After each season going forward I can take his final rankings and feed them to the model, allowing it to update each year.
A machine learning purist will note that this is not the most scientifically “correct” process. Brady will of course have used SRS to create his training data power rankings in the first place, creating a data leakage problem. But this concern misses the entire purpose of the exercise; by applying human reason to sift through multiple sources of data, we are using ensemble methods as a mapping tool instead of expecting them to function as a prediction tool.

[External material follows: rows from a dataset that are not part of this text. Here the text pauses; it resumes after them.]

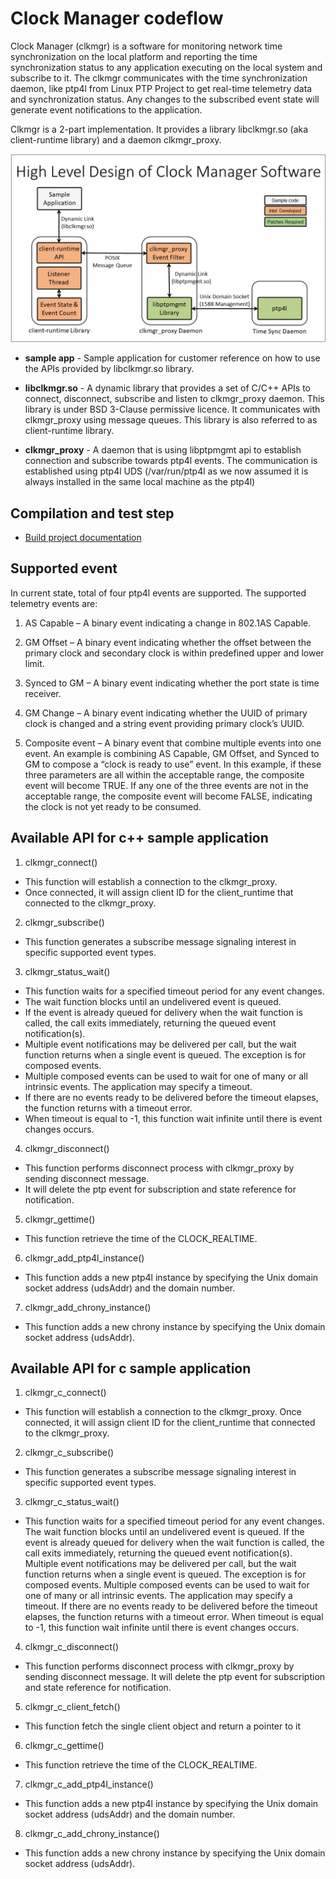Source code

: <!-- SPDX-License-Identifier: GFDL-1.3-no-invariants-or-later
     SPDX-FileCopyrightText: Copyright © 2024 Intel Corporation. -->
# Clock Manager codeflow

Clock Manager (clkmgr) is a software for monitoring network time synchronization
on the local platform and reporting the time synchronization status to any
application executing on the local system and subscribe to it.
The clkmgr communicates with the time synchronization daemon, like ptp4l from
Linux PTP Project to get real-time telemetry data and synchronization status.
Any changes to the subscribed event state will generate event notifications to
the application.

Clkmgr is a 2-part implementation. It provides a library libclkmgr.so
(aka client-runtime library) and a daemon clkmgr_proxy.

![High Level Design of Clock Manager Library](./image/hld_clock_mgr.png)

* **sample app** - Sample application for customer reference on how to use the
APIs provided by libclkmgr.so library.

* **libclkmgr.so** - A dynamic library that provides a set of C/C++ APIs to
connect, disconnect, subscribe and listen to clkmgr_proxy daemon.
This library is under BSD 3-Clause permissive licence. It communicates with
clkmgr_proxy using message queues. This library is also referred to as
client-runtime library.

* **clkmgr_proxy** - A daemon that is using libptpmgmt api to establish
connection and subscribe towards ptp4l events. The communication is established
using ptp4l UDS (/var/run/ptp4l as we now assumed it is always installed in the
same local machine as the ptp4l)

## Compilation and test step
* [Build project documentation](./TEST_clkmgr.md)

## Supported event

In current state, total of four ptp4l events are supported. The supported
telemetry events are:

1. AS Capable – A binary event indicating a change in 802.1AS Capable.

2. GM Offset – A binary event indicating whether the offset between the primary
clock and secondary clock is within predefined upper and lower limit.

3. Synced to GM – A binary event indicating whether the port state is time
receiver.

4. GM Change – A binary event indicating whether the UUID of primary clock is
changed and a string event providing primary clock’s UUID.

5. Composite event – A binary event that combine multiple events into one event.
An example is combining AS Capable, GM Offset, and Synced to GM to compose a
“clock is ready to use” event. In this example, if these three parameters are
all within the acceptable range, the composite event will become TRUE. If any
one of the three events are not in the acceptable range, the composite event
will become FALSE, indicating the clock is not yet ready to be consumed.

## Available API for c++ sample application

1. clkmgr_connect()
- This function will establish a connection to the clkmgr_proxy.
- Once connected, it will assign client ID for the client_runtime that connected
to the clkmgr_proxy.

2. clkmgr_subscribe()
- This function generates a subscribe message signaling interest in specific
supported event types.

3. clkmgr_status_wait()
- This function waits for a specified timeout period for any event changes.
- The wait function blocks until an undelivered event is queued.
- If the event is already queued for delivery when the wait function is called,
the call exits immediately, returning the queued event notification(s).
- Multiple event notifications may be delivered per call, but the wait function
returns when a single event is queued. The exception is for composed events.
- Multiple composed events can be used to wait for one of many or all intrinsic
events. The application may specify a timeout.
- If there are no events ready to be delivered before the timeout elapses, the
function returns with a timeout error.
- When timeout is equal to -1, this function wait infinite until there is event
changes occurs.

4. clkmgr_disconnect()
- This function performs disconnect process with clkmgr_proxy by sending
disconnect message.
- It will delete the ptp event for subscription and state reference for
notification.

5. clkmgr_gettime()
- This function retrieve the time of the CLOCK_REALTIME.

6. clkmgr_add_ptp4l_instance()
- This function adds a new ptp4l instance by specifying the Unix domain socket
address (udsAddr) and the domain number.

7. clkmgr_add_chrony_instance()
- This function adds a new chrony instance by specifying the Unix domain socket
address (udsAddr).

## Available API for c sample application

1. clkmgr_c_connect()
- This function will establish a connection to the clkmgr_proxy. Once connected,
it will assign client ID for the client_runtime that connected to the
clkmgr_proxy.

2. clkmgr_c_subscribe()
- This function generates a subscribe message signaling interest in specific
supported event types.

3. clkmgr_c_status_wait()
- This function waits for a specified timeout period for any event changes. The
wait function blocks until an undelivered event is queued. If the event is
already queued for delivery when the wait function is called, the call exits
immediately, returning the queued event notification(s). Multiple event
notifications may be delivered per call, but the wait function returns when a
single event is queued. The exception is for composed events. Multiple composed
events can be used to wait for one of many or all intrinsic events. The
application may specify a timeout. If there are no events ready to be delivered
before the timeout elapses, the function returns with a timeout error. When
timeout is equal to -1, this function wait infinite until there is event changes
occurs.

4. clkmgr_c_disconnect()
- This function performs disconnect process with clkmgr_proxy by sending
disconnect message.  It will delete the ptp event for subscription and state
reference for notification.

5. clkmgr_c_client_fetch()
- This function fetch the single client object and return a pointer to it

6. clkmgr_c_gettime()
- This function retrieve the time of the CLOCK_REALTIME.

7. clkmgr_c_add_ptp4l_instance()
- This function adds a new ptp4l instance by specifying the Unix domain socket
address (udsAddr) and the domain number.

8. clkmgr_c_add_chrony_instance()
- This function adds a new chrony instance by specifying the Unix domain socket
address (udsAddr).
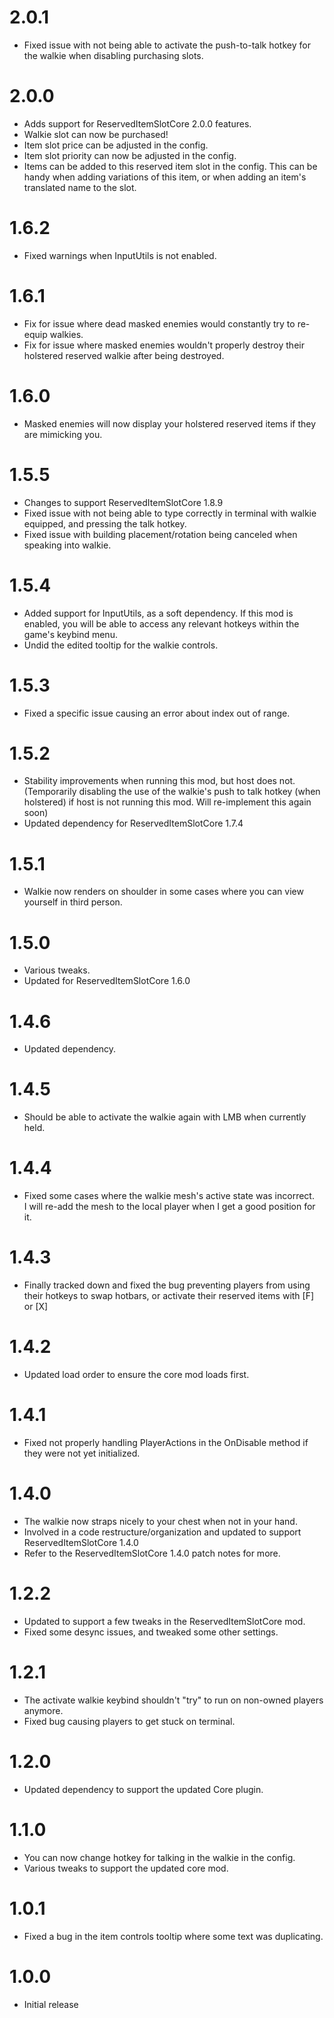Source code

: # 2.0.1
+ Fixed issue with not being able to activate the push-to-talk hotkey for the walkie when disabling purchasing slots.
# 2.0.0
+ Adds support for ReservedItemSlotCore 2.0.0 features.
+ Walkie slot can now be purchased!
+ Item slot price can be adjusted in the config.
+ Item slot priority can now be adjusted in the config.
+ Items can be added to this reserved item slot in the config. This can be handy when adding variations of this item, or when adding an item's translated name to the slot.
# 1.6.2
+ Fixed warnings when InputUtils is not enabled.
# 1.6.1
+ Fix for issue where dead masked enemies would constantly try to re-equip walkies.
+ Fix for issue where masked enemies wouldn't properly destroy their holstered reserved walkie after being destroyed.
# 1.6.0
+ Masked enemies will now display your holstered reserved items if they are mimicking you.
# 1.5.5
+ Changes to support ReservedItemSlotCore 1.8.9
+ Fixed issue with not being able to type correctly in terminal with walkie equipped, and pressing the talk hotkey.
+ Fixed issue with building placement/rotation being canceled when speaking into walkie.
# 1.5.4
+ Added support for InputUtils, as a soft dependency. If this mod is enabled, you will be able to access any relevant hotkeys within the game's keybind menu.
+ Undid the edited tooltip for the walkie controls.
# 1.5.3
+ Fixed a specific issue causing an error about index out of range.
# 1.5.2
+ Stability improvements when running this mod, but host does not. (Temporarily disabling the use of the walkie's push to talk hotkey (when holstered) if host is not running this mod. Will re-implement this again soon)
+ Updated dependency for ReservedItemSlotCore 1.7.4
# 1.5.1
+ Walkie now renders on shoulder in some cases where you can view yourself in third person.
# 1.5.0
+ Various tweaks.
+ Updated for ReservedItemSlotCore 1.6.0
# 1.4.6
+ Updated dependency.
# 1.4.5
+ Should be able to activate the walkie again with LMB when currently held.
# 1.4.4
+ Fixed some cases where the walkie mesh's active state was incorrect.<br>
I will re-add the mesh to the local player when I get a good position for it.
# 1.4.3
+ Finally tracked down and fixed the bug preventing players from using their hotkeys to swap hotbars, or activate their reserved items with [F] or [X]
# 1.4.2
+ Updated load order to ensure the core mod loads first.
# 1.4.1
+ Fixed not properly handling PlayerActions in the OnDisable method if they were not yet initialized.
# 1.4.0
+ The walkie now straps nicely to your chest when not in your hand.
+ Involved in a code restructure/organization and updated to support ReservedItemSlotCore 1.4.0
+ Refer to the ReservedItemSlotCore 1.4.0 patch notes for more.
# 1.2.2
+ Updated to support a few tweaks in the ReservedItemSlotCore mod.
+ Fixed some desync issues, and tweaked some other settings.
# 1.2.1
+ The activate walkie keybind shouldn't "try" to run on non-owned players anymore.
+ Fixed bug causing players to get stuck on terminal.
# 1.2.0
+ Updated dependency to support the updated Core plugin.
# 1.1.0
+ You can now change hotkey for talking in the walkie in the config.
+ Various tweaks to support the updated core mod.
# 1.0.1
+ Fixed a bug in the item controls tooltip where some text was duplicating.
# 1.0.0
+ Initial release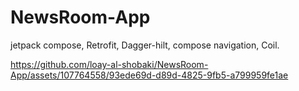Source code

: # NewsRoom-App
jetpack compose, Retrofit, Dagger-hilt, compose navigation, Coil.


https://github.com/loay-al-shobaki/NewsRoom-App/assets/107764558/93ede69d-d89d-4825-9fb5-a799959fe1ae

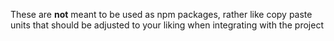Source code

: These are **not** meant to be used as npm packages, rather like copy paste units that should be adjusted to your liking when integrating with the project
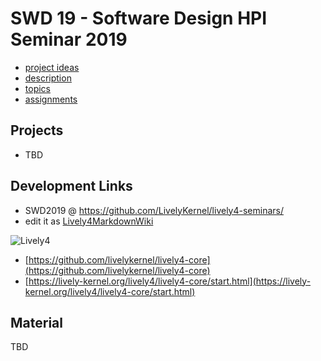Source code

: # SWD 19 - Software Design HPI Seminar 2019

<lively-import src="../_navigation.html"></lively-import>

- [project ideas](project_ideas.md)
- [description]()
- [topics]()
- [assignments]()

## Projects

- TBD


## Development Links

- SWD2019 @ https://github.com/LivelyKernel/lively4-seminars/ 
- edit it as [Lively4MarkdownWiki](https://lively-kernel.org/lively4/lively4-core/start.html?load=https://lively-kernel.org/lively4/lively4-seminars/SWD2019/)

![Lively4](lively4.png)
  - [https://github.com/livelykernel/lively4-core](https://github.com/livelykernel/lively4-core)
  - [https://lively-kernel.org/lively4/lively4-core/start.html](https://lively-kernel.org/lively4/lively4-core/start.html)


## Material

TBD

The model can be visualized thusly, with the vertical axis representing SRS and the horizontal axes representing Brady’s power ranking and FO’s DVOA statistic, respectively:
For each game, the home and away team is placed on this plane, their SRS is subtracted, and a 2-point home field advantage is applied to the home team to determine the final spread.
You will notice some intriguing tendencies about the shape of this plane. First, for the upper echelons of our power rank and of DVOA, the model exhibits a plateau. My explanation for this is that the NFL perhaps holds an inherent “skill ceiling.” This would make intuitive sense; the human body can only be pushed so hard before reaching the limits of its biological potential, and if there are any athletes on the planet who might ever reach these limits, they are in the NFL.
Second, the worst of the terrible teams, the bottom-ranked, lowest DVOA scum, have an incredibly sharp falloff in their SRS, far more dramatic at any point in the curve. My best explanation for this is that it’s hard evidence of tanking. I naturally suspect we will be doing a lot of betting against the worst-ranked teams, but if anyone falls into “tanking” territory, they may turn into a consistent target for us.
In closing- we’re sharp as hell. Bet with us.